The greatest advantage of mobile technology is that you can access your e-mail, your data and the Web anytime, anyplace -- including, apparently, the bathroom. According to a Google-sponsored study, 39 percent of smartphone owners use their mobile devices in the loo [source: Golijan]. Not only is it hygienically questionable, but downright dangerous to your beloved device. A survey from address book site Plaxo found that 19 percent of respondents had lost their mobile contacts because they dropped their phone in the toilet [source: Chansanchai].
The standard insurance plans that come with $200 smartphones and $500 tablets don't cover water damage, because the behavior associated with such accidents — texting on an inflatable pool chair, for example — is considered "negligent" [source: Noguchi]. Perhaps that's why gadget geeks at the 2012 Consumer Electronics Show were so excited about new waterproofing technologies coming soon for mobile devices.
Companies like HzO, Liquipel and P2i have developed waterproof nano-coatings that protect mobile devices inside and out. To waterproof the device, it is placed in a vacuum chamber and exposed to a gas containing the waterproofing polymer. Each company uses a different proprietary polymer, which bonds to the device surface and internal components on a molecular level [source: Applegate]. The nano-coating is a thousand times thinner than a human hair, so it doesn't affect the look and feel of the devices nor the functionality of sensitive electronic components.

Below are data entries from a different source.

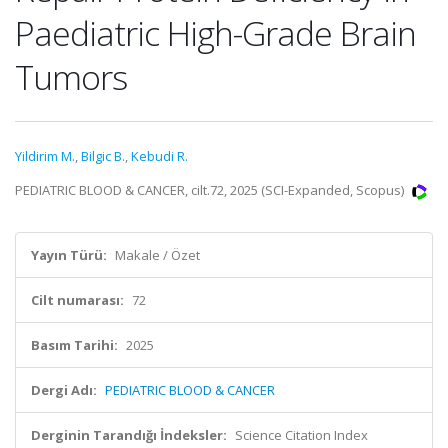
Paediatric High-Grade Brain
Tumors
Yildirim M.
,
Bilgic B.
,
Kebudi R.
PEDIATRIC BLOOD & CANCER, cilt.72, 2025 (SCI-Expanded, Scopus)
Yayın Türü:
Makale / Özet
Cilt numarası:
72
Basım Tarihi:
2025
Dergi Adı:
PEDIATRIC BLOOD & CANCER
Derginin Tarandığı İndeksler:
Science Citation Index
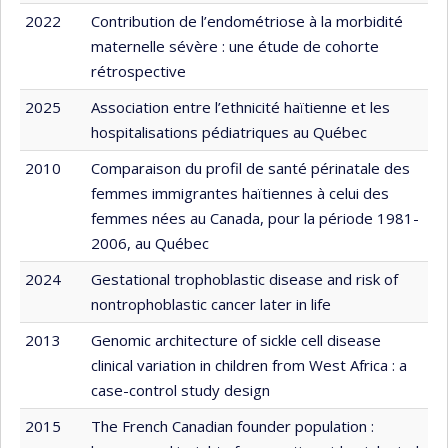
2022
Contribution de l’endométriose à la morbidité
maternelle sévère : une étude de cohorte
rétrospective
2025
Association entre l’ethnicité haïtienne et les
hospitalisations pédiatriques au Québec
2010
Comparaison du profil de santé périnatale des
femmes immigrantes haïtiennes à celui des
femmes nées au Canada, pour la période 1981-
2006, au Québec
2024
Gestational trophoblastic disease and risk of
nontrophoblastic cancer later in life
2013
Genomic architecture of sickle cell disease
clinical variation in children from West Africa : a
case-control study design
2015
The French Canadian founder population :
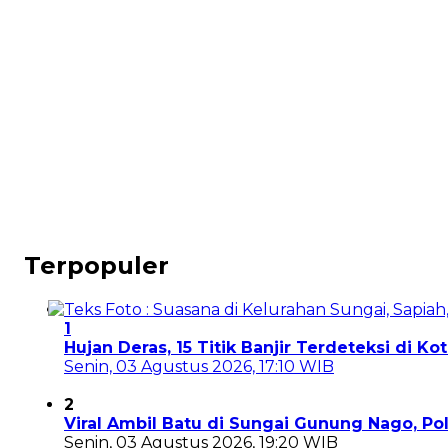
Terpopuler
1
Hujan Deras, 15 Titik Banjir Terdeteksi di K
Senin, 03 Agustus 2026, 17:10 WIB
2
Viral Ambil Batu di Sungai Gunung Nago, P
Senin, 03 Agustus 2026, 19:20 WIB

Demonstrations at CES 2012 and on YouTube show smartphones playing music and receiving texts while fully submerged in fish tanks. The nano-coating companies are working with manufacturers like Apple and Samsung to build waterproofing directly into the manufacturing process by summer 2013 [source: Applegate]. Meanwhile, you can send your mobile device to Liquipel and have it waterproofed for $60 for a cell phone or $90 for a tablet.
Consumers are expected to spend $222 billion worldwide on mobile devices in 2012 and that figure will grow to $300 billion by 2016 [source: Gartner]. As we invest more and more in our mobile digital lives, device makers expect waterproofing to become a must-have technology for the future. The good news is that nano-coating on an industrial scale is not expected to significantly raise the price of your favorite mobile gadget [source: Applegate].
For lots more information on the future of consumer electronics, explore the related links on the next page.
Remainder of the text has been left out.